Можно стелить постель,
Если б не лучший хмель
Фортелей, что форель
Бьет о мою купель
За ледяной апрель,
И мне сосна и ель
Передают шинель
Легкую, как метель
На легион петель.
Так ли, Адель и Лель?
Заперт отель...
Я за холодный шок —
На ваш драмкружок
Величиной с ожог
Выплесну свой стишок.
И холодит божок
Мой пушок.
СТАНСЫ
Жалобы турка на дровнях: ах, отбило слезную железу, ум, жопу,
Пока я по вашим пашням боронил стерню в Европу,
Пока я забывал вкус сластей, смешки друзей, курлы муэдзина
На шестке минарета, где нудит его голубая корзина.
Я буду работать: шаверму строгать, алычу щупать, класть плитку,
Только отоприте этой ментуры одноглазую, бля, кибитку —
Я шерстью оброс, аки вепрь, и в банях Стамбула
Вряд ли мраморным стану, ах, чем пахнуло, захолонуло, подуло...
Это, сарацин, ломится в имперской выпушке ветер за ворота,
Нефтяное богомолье упрело в скитах павлиньего болота,
Это икряное казнокрадство под золотой рыбий выстрел
В лучшую дольку стерляжьим хрящиком каратов в триста.
Ну, так получи за все чохом, особливо за эту в полгода
Снежную головоломку непроходимого уральского лога,
Где калашная доброта наша не знает горизонта и заката
Угольных лобызаний, строевой поножовщины, громовых угрызений,
отбойного мата...
СЛЕЗЫ В МАНЕРЕ ЛИ БО
Китайский воспитанный юноша, оседлавший велосипед
Интернета, передает, чуть смутившись, миру привет —
Всем-всем-всем, отхлебнувшим из чашечек кофеек,
Что он счастлив, как в речных зарослях королек.

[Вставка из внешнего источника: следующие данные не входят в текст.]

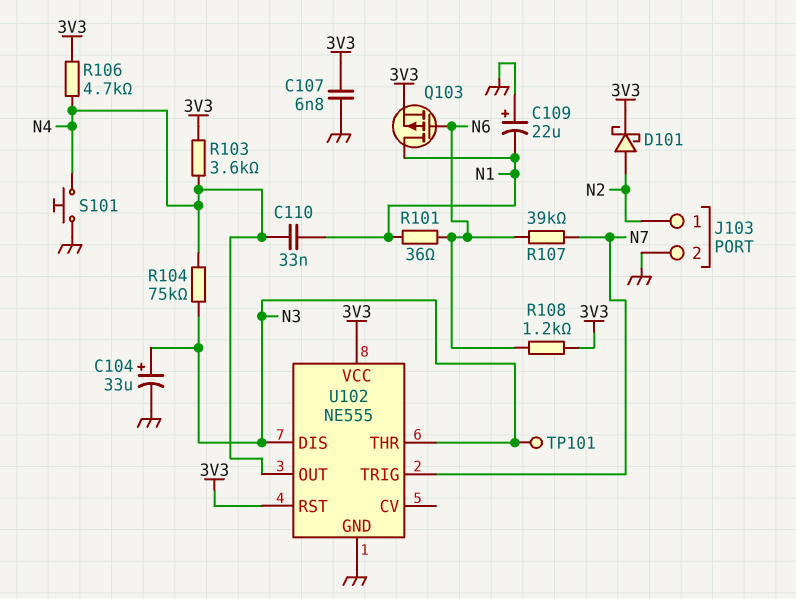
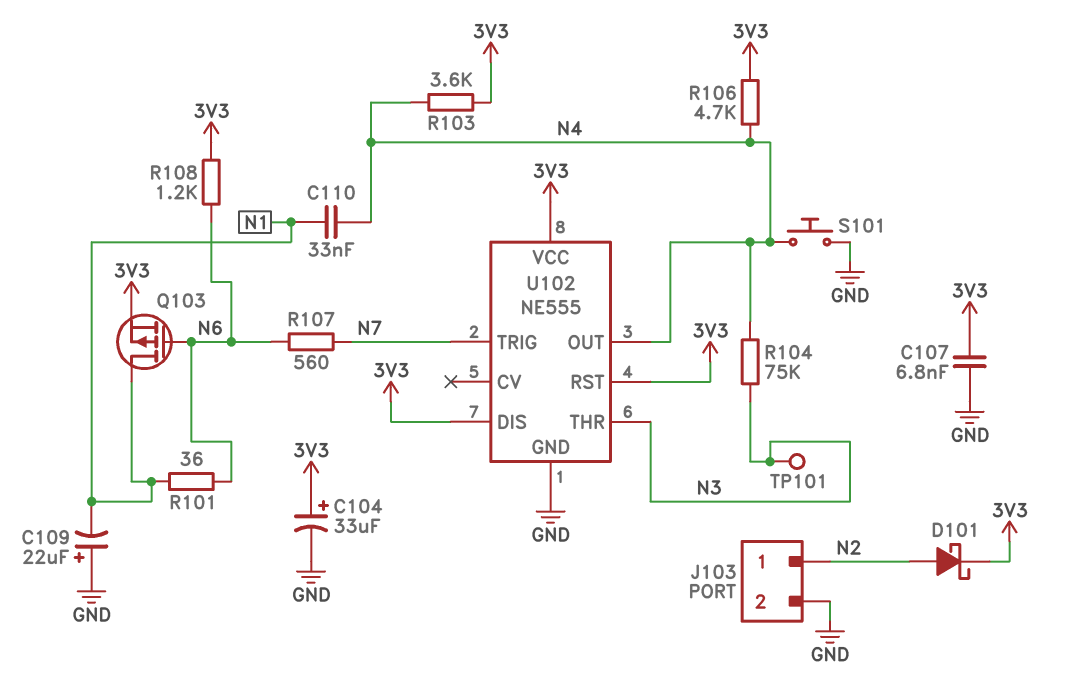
C104: 33uF (plus N3, minus GND) -> 33uF (plus 3V3, minus GND)
R107: 39k (N6, N7) -> 560 (N6, N7)
U102 pin DIS: N3 -> 3V3

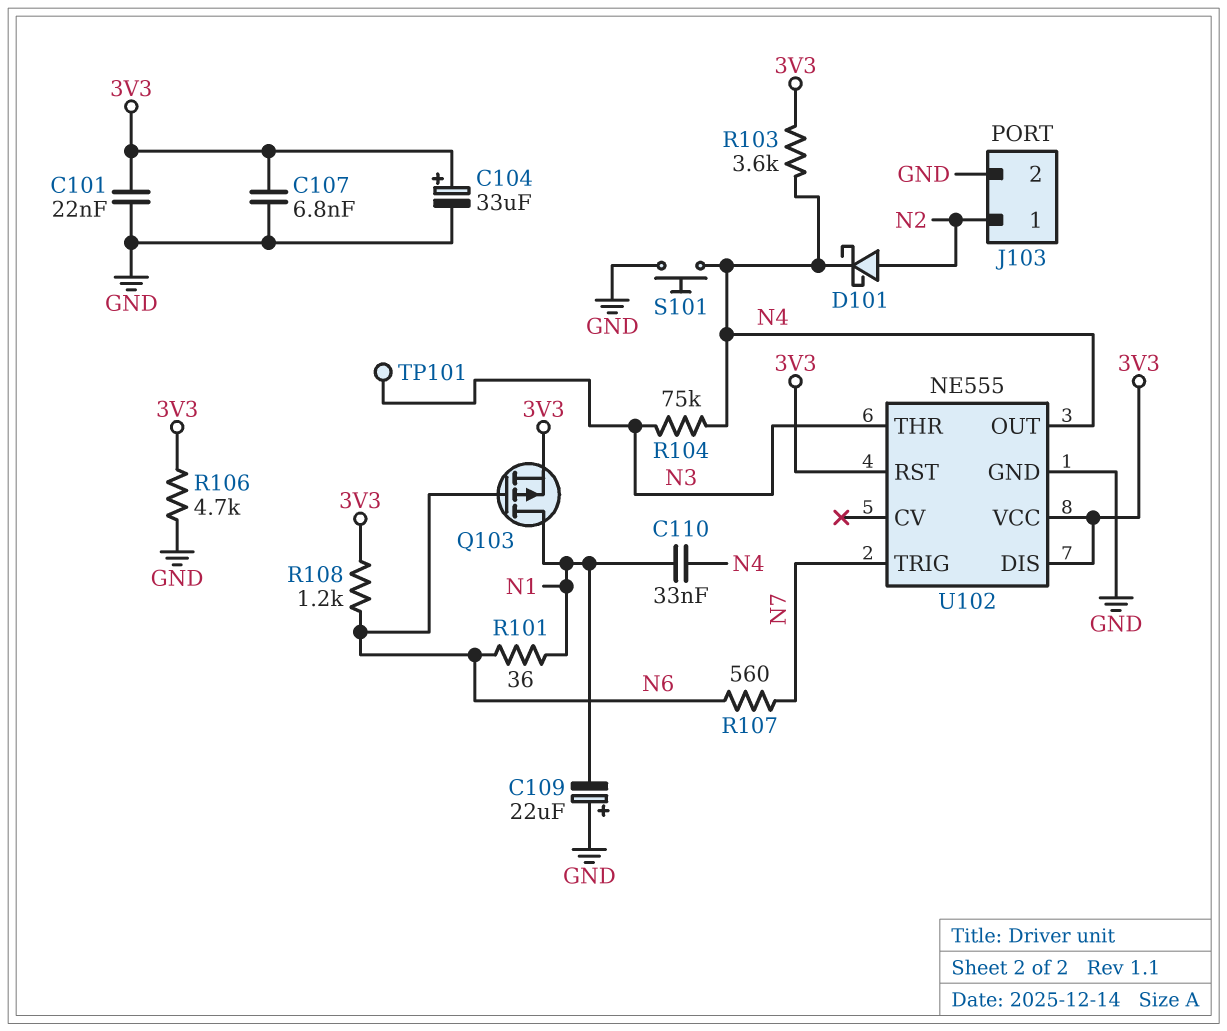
C101: none -> 22nF (3V3, GND)
D101: schottky (A N2, K 3V3) -> schottky (A N2, K N4)
R106: 4.7k (3V3, N4) -> 4.7k (3V3, GND)

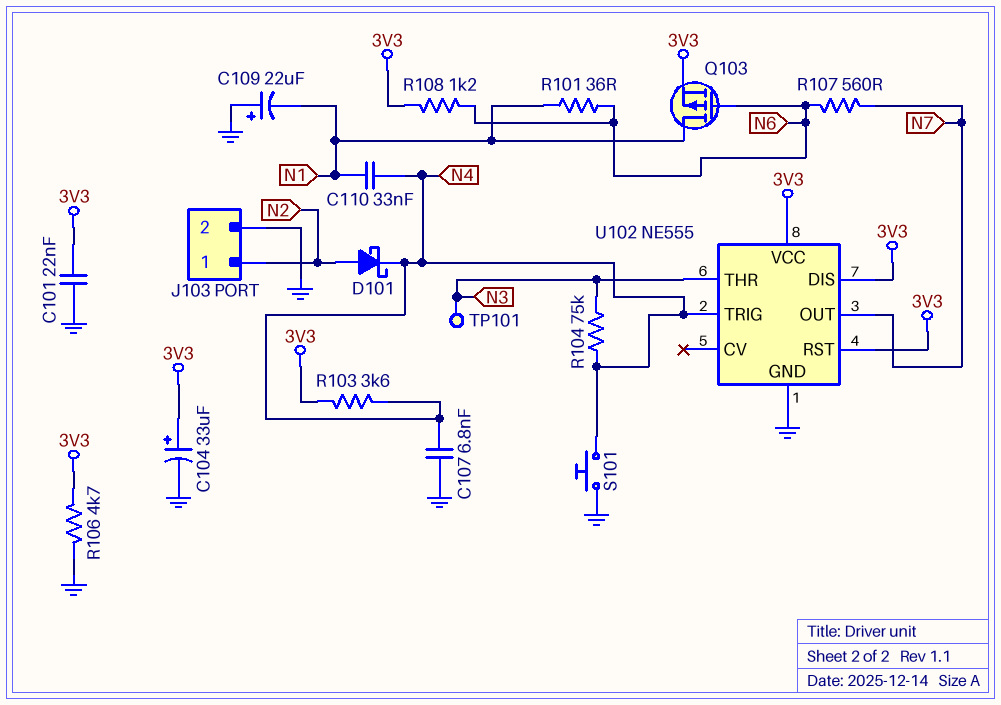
C107: 6.8nF (3V3, GND) -> 6.8nF (GND, N4)
U102 pin OUT: N4 -> N7
U102 pin TRIG: N7 -> N4

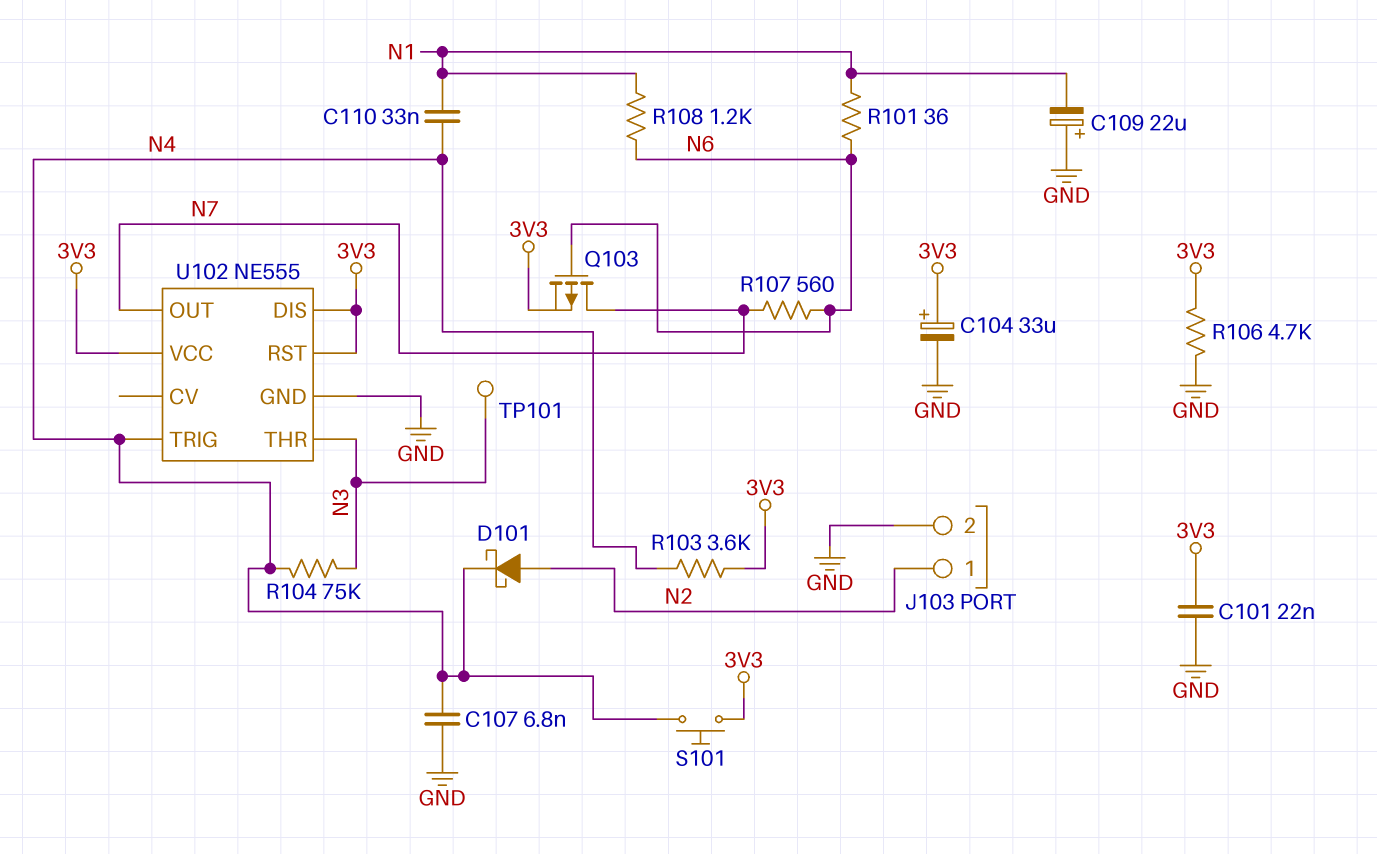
Q103: PMOS (G N6, D N1, S 3V3) -> PMOS (G N6, D N7, S 3V3)
R108: 1.2k (3V3, N6) -> 1.2k (N1, N6)
S101: button (GND, N4) -> button (3V3, N4)

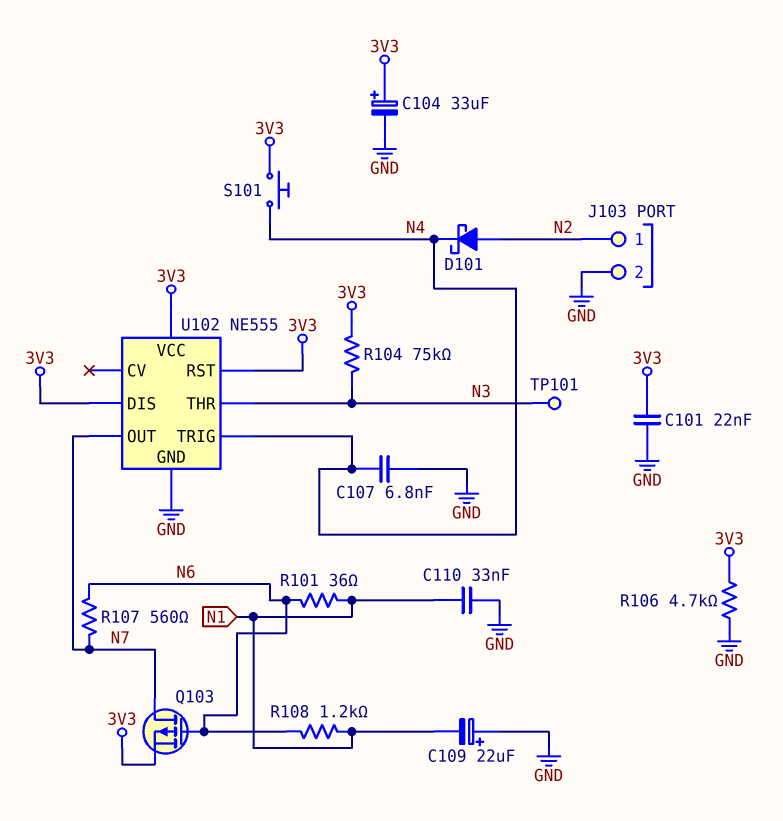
C110: 33nF (N1, N4) -> 33nF (GND, N1)
R103: 3.6k (3V3, N4) -> none
R104: 75k (N3, N4) -> 75k (3V3, N3)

Что на поросшие хмелем желтые берега Янцзы
Его вывел добрый доктор из тьмы психоза под уздцы,
Что он мелкий оптовик, оплакивающий дружка отъезд
На ПМЖ в USA из раззолоченных лаковым закатом мест.
Что он вечерами в парке один трусит по плохим часам,
Пока не выкатится горькой Луны потный сезам,
Что полночи он лобызает горючий монитор своего IBM,
Посылая ласточек китайского привета якобы всем.
И он ненавидит утреннюю свежесть перед духотой,
Сандаловых палочек тонкий дымок голубой,
Меломана из МИДа, выправившего дружку косой документ
За обезьяний пояс пекинской оперы и тату позумент,
Креветок под соевым соусом, омут плохих сигарет, стихи
В доме номер сто тысяч по улице “Разрыдавшейся ольхи”
В каморке о пяти бронзовых кошках эпохи Мин,
И того, кто не оставил пятен, и чей дым неизгладим.